Tue, 4 Feb 2003 23:49:42 +0000

On Tue, Feb 04, 2003 at 11:41:19PM +0000, Paul Makepeace wrote:
> On Tue, Feb 04, 2003 at 08:45:49PM +0000, Chris Lightfoot wrote:
> > On Tue, Feb 04, 2003 at 08:29:17PM +0000, Paul Makepeace wrote:
> > > Perhaps I'm being dense, but is this possible? Are people only using
> > > APOP with MySQL/perl/other?
> 
> Still wondering here - what are the data sources available for those
> wanting APOP?

No, you're correct: there's no support in any of the other
authenticators. There's an example auth-other script in
scripts/ to allow individual UNIX users to authenticate
against a password ~/.mailauth or similar.
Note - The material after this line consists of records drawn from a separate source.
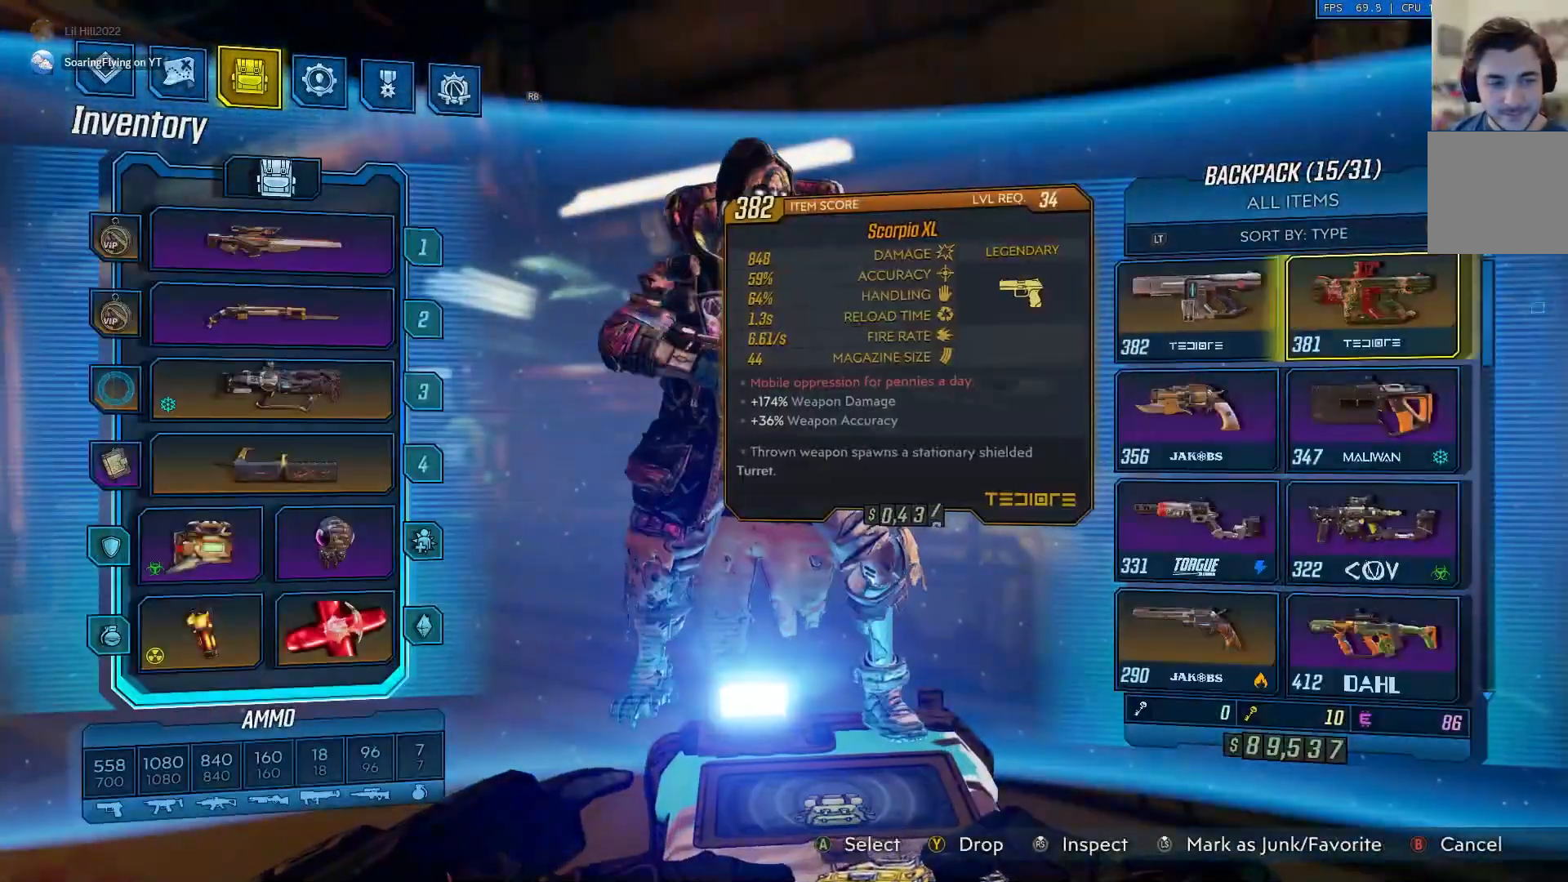
{"buttons": [], "left_stick": "center", "right_stick": "center", "events": [[100, "DPAD_RIGHT", "up"], [367, "DPAD_LEFT", "down"], [500, "DPAD_LEFT", "up"]]}
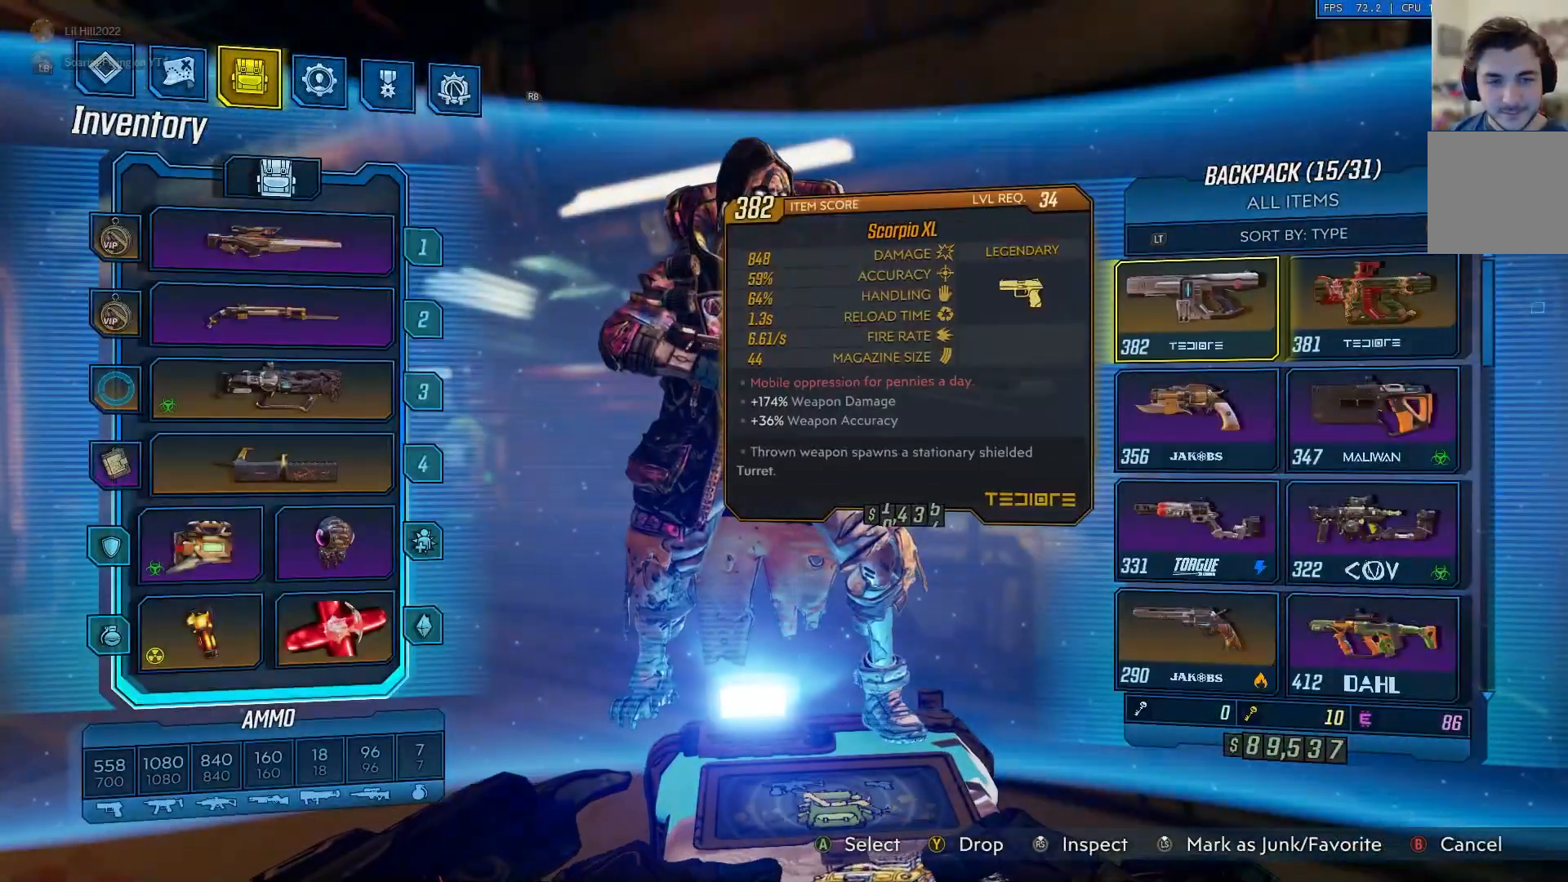
{"buttons": [], "left_stick": "center", "right_stick": "center", "events": []}
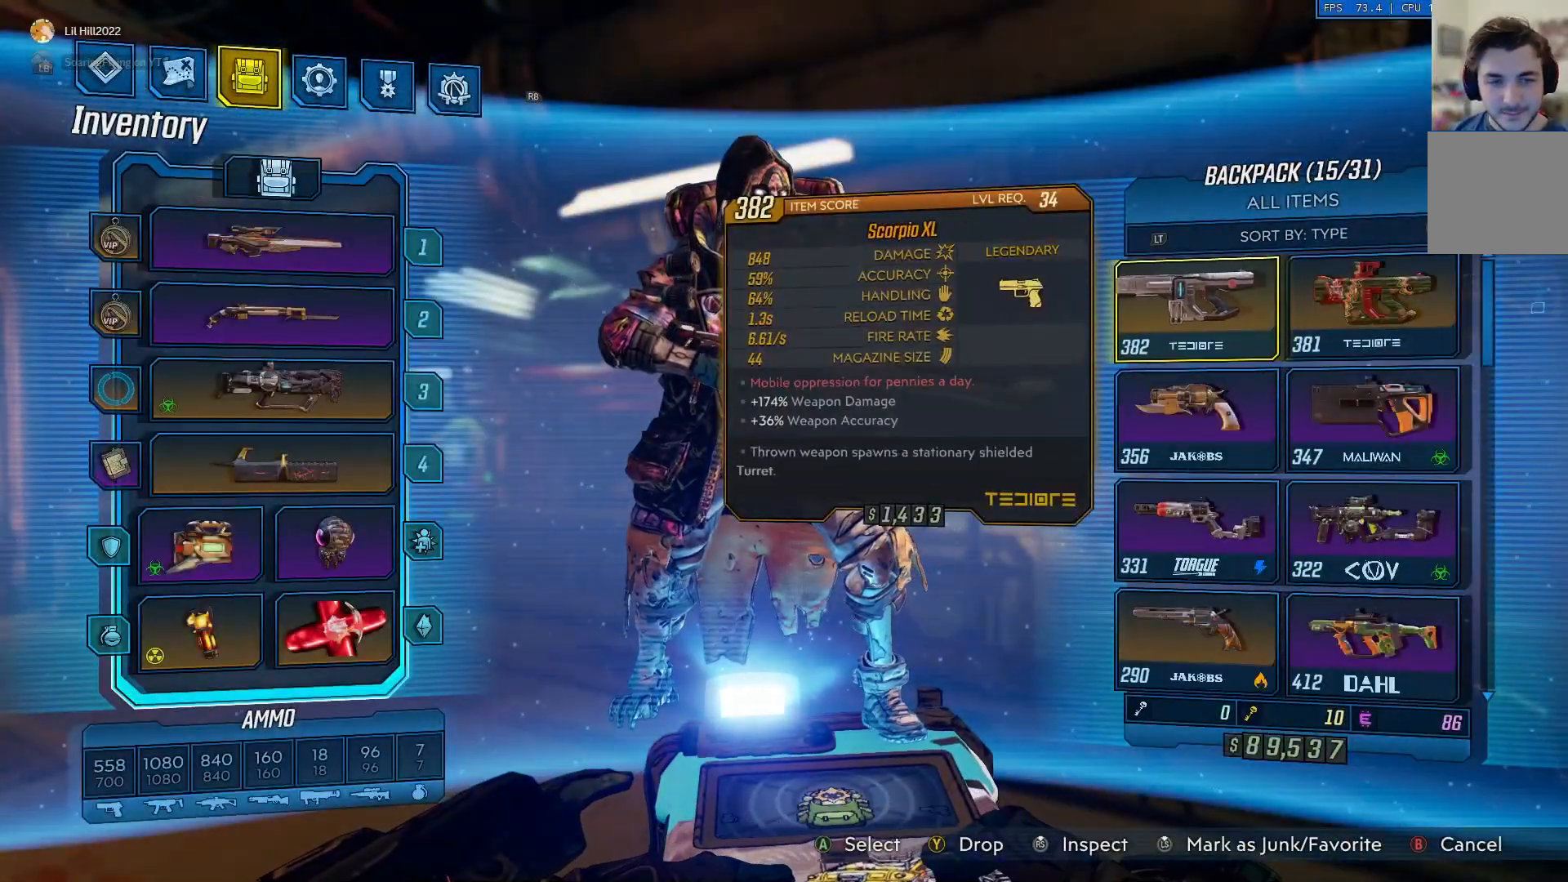
{"buttons": [], "left_stick": "center", "right_stick": "center", "events": [[33, "DPAD_RIGHT", "down"], [133, "DPAD_RIGHT", "up"]]}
> > > I was thinking of patching out fgetpwent() from auth_flatfile.c so that
> > > it a) wouldn't require redundant trailing :::: [which confused the hell
> > > out of me the first time I used this] b) could allow the
> > > {scheme}password technique instead.
> > > 
> > > It's been a while since I paid much attention to the source so perhaps
> > > better ideas might be out there...
> > 
> > That's a fairly plausible idea. I think that the original
> > author was using a system where fgetpwent would work OK
> > without the trailing ::::. By all means patch it, though
> > if it could be back-compatible, that would be a plus....
> 
> My intention is simply to use the extant tokenising code in tpop3d. Add
> in the {scheme}password format `a la auth_mysql.c to make it a little
> more flexible.

OK.

> Now, to make it back compatible it would need to treat unix's salted
> crypt as the default rather than, as the current semantics are, MD5. I
> guess that's it, right?

Yeah. In fact the code for handling {scheme}hash is
embedded in auth-mysql.c; it would be feasible to decouple
it (the trendy word is `refactor', I think...), at which
point I guess it could be reused in auth-flatfile and a
putative auth-dbm.

> > Others have suggested DBM-based drivers, and I think I'd accept one.
> > One (obvious) comment is that you can't hold the DBM file open since
> > it has to be possible to change passwords while tpop3d is running.
> 
> Yep, I'd open in read-only too.

Yeah. Most DBM implementations allow many readers or one
writer.

> Right now, most likely I'll pull open the qpopper pop.auth database and
> generate the appropriate flat files which should work with the above
> addition allowing {plaintext}p@55w3rd

Sounds plausible.

> FYI, qpopper AFAIK uses DBM or GDBM and XORs the passwords with 0xFF.
> Puzzlingly, there seem to be, sometimes, two trailing NULs in the GDBMs
> produced by qpopper's popauth program. Maybe a bug...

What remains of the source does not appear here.